On the latest episode of Keep Going, I spoke with Neil Markey, CEO of Beckley Retreats, about how he went from combat deployments and corporate burnout to guiding people through psilocybin retreats in Jamaica and the Netherlands.
Carrying Forward Amanda Feilding’s Legacy
Beckley Retreats is the living continuation of Amanda Feilding’s work. For decades, Feilding ran the Beckley Foundation, a nonprofit dedicated to psychedelic research and drug policy reform. She’s been called the hidden hand of the psychedelic renaissance — lobbying governments, funding research, and pushing for policy change long before the mainstream was ready.
When she passed away in May at the age of 82, her family and collaborators, including Markey, stepped forward to carry her vision into practice. Beckley Retreats is that next step: creating safe, structured programs to bring psychedelic experiences to more people.
From War to Burnout to a Different Path
Neil’s path to Beckley is not what you’d expect. He joined the military after September 11, serving in Iraq and Afghanistan. After leaving the service, he pursued graduate degrees in business and international affairs, then went into the corporate world. On paper, it looked like success. In reality, it felt like collapse.
Sleepless nights, short temper, alcohol creeping into the routine, relationships fraying — the same symptoms that haunted him after combat were back in boardrooms. Twice in his life, Neil found himself on the edge, burned out and discontent.
What changed? He stepped away. He pared down expenses, saved enough to create breathing room, and allowed himself to sit in stillness. That space made it possible to find new direction.

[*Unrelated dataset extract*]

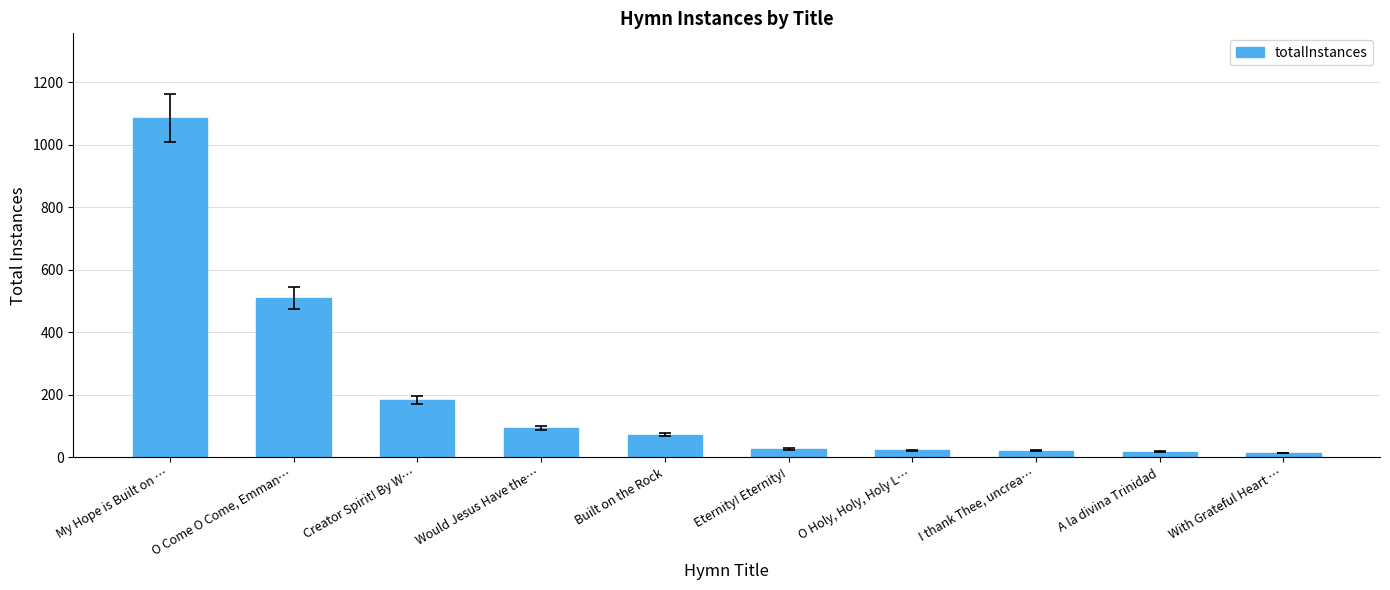

What is the label of the 6th bar from the right?

Built on the Rock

Building Retreats with Structure and Care
At Beckley, the retreats are designed as full programs rather than isolated experiences. Guests go through digital preparation first: meditation, breathwork, yoga, nutrition, and group connection. Then comes the five-night retreat in Jamaica or the Netherlands, where participants take part in two guided psilocybin sessions, held in nature with live music and careful facilitation.
Afterward, integration lasts six weeks. This is where real change can take root. With the brain and body in a neuroplastic state, new habits — daily meditation, mindful eating, deeper self-care — have a chance to stick.
The results Neil has witnessed are striking. Guests report more gratitude in daily life, more patience in relationships, clarity about decisions, and sometimes even a quiet end to habits like drinking. One story stuck with him: a fellow veteran whose young son had always chosen his mother for comfort suddenly began coming to him at night after the retreat. Something shifted, not just in him, but in the way his family felt him.
Choosing Work That Matters
Neil laughs when he admits he’s back in an intense role — running retreats is far from easy. But this time, the effort feeds him. The work aligns with his values. As he told me, it isn’t about escaping hard work, it’s about finding work worth doing.
That’s the heart of Beckley Retreats: creating space, breaking cycles of burnout, and offering people the tools to reset their lives. And it’s fascinating to meet the guy who is helming it all.